Alpha+Good (a bad wordplay on Orwell's "double plus good" and old machismo - I'm the realest after all) is a side project that belongs to 'Onklare taal' ('Unclear' or 'Unripe language'), the umbrella of several literary projects in Dutch.

This section is almost exclusively in English and comprises my ongoing thoughts on progress, gender, politics and various other social themes. Why is this in English why everything else in Dutch? Because I want to gun for a much wider audience here. Also, my literary English isn't good enough, otherwise I would always write in English. In 2020, I released my debut novel 'Fragmentariërs' (it's written in Dutch, though who knows I may one day make an English translation).

Are you a little lost? This link will take you right back to my home page.

Sunday, December 30, 2012

Connecting the dots

The gruesome gang rape, the resulting death of the victim, and the outrage it sparked in India as well as internationally, has probably baffled many people. As with brutal war crimes (that often involve graphic rape in no small part), acts like that seem almost incomprehensible from a common sense point of view. Why would people ever brutalise another human being like that?

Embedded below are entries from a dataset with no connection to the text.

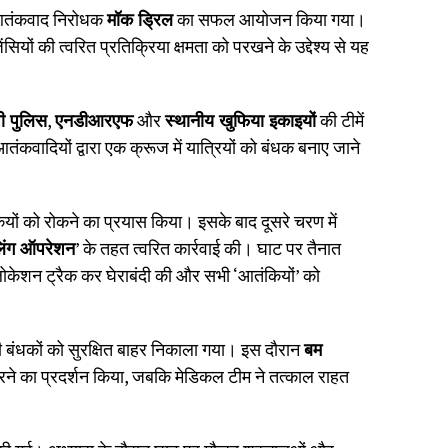
 आतंकवाद निरोधक
मॉक ड्रिल
का सफल आयोजन किया गया।
ों की त्वरित प्रतिक्रिया क्षमता को परखने के उद्देश्य से यह
पी पुलिस
,
एनडीआरएफ
और
स्थानीय खुफिया इकाइयों
की टीमें
ंकवादियों द्वारा एक क्रूज में यात्रियों को बंधक बनाए जाने
ंकियों को रोकने का प्रयास किया। इसके बाद दूसरे चरण में
लिंग ऑपरेशन
’ के तहत त्वरित कार्रवाई की। घाट पर तैनात
 लोकेशन ट्रैक कर घेराबंदी की और सभी ‘आतंकियों’ को
बंधकों को सुरक्षित बाहर निकाला गया। इस दौरान
बम
ने का प्रदर्शन किया, जबकि मेडिकल टीम ने तत्काल राहत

How is it possible that an entire group of adult people can participate in something so despicable and senselessly destructive that most people would not hesitate to put the perpetrators of these acts to death?

A lot of explanations have been offered for crimes like that. A sort of group think that becomes increasingly locked up in a bubble of its own and then produces terrible excesses is one explanation that is often offered. But I find that it also acquits people who were not directly involved with such crimes all too easily.

Gang rapists aren't born as hardened misogynists who don't see women (or in some cases, certain types of men) as human beings. The same is true for genocidal war criminals. Some among them might have been sociopaths all along, but the majority probably isn't. They're not born into their bubble of hate and frustration, but they do start off with basic assumptions about women or minorities that society openly condones or at least tolerates.

Women in India are second-class citizens at best. A staggering number of girl infants is murdered every year because having sons supposedly brings more honour to the family, and a dowry for a girl can break the back of a family already under financial stress. It's one of the most brutal points of intersection between sexism and capitalism, by the way. A lot of poor men grow up with the realization that they'll never be able to find a wife, yet they watch television and consume media that portray women in varying degrees as objects with no other purpose than to please men, and see women struggling for independence outpacing them in terms of power, success and money.

That poisonous cocktail really isn't that specific for India. It's the same story for misogynists in the rural United States, poor youths of North African origin in the streets of Brussels or Paris, or whatever group of men that is constantly told their genitals make them superior and entitled, yet are never able to cash in on that entitlement. There has even been a convincing case for the fact that it's that sort of rage that played a part in the mass shootings of the past decade, nearly always committed by white men in their '20s.

Until we recognise and see that as a society, we are still providing too much fertile ground for the most terrible excesses to start growing, and that these people do not start out as extremists or can be dismissed as completely alien, these things will continue to happen.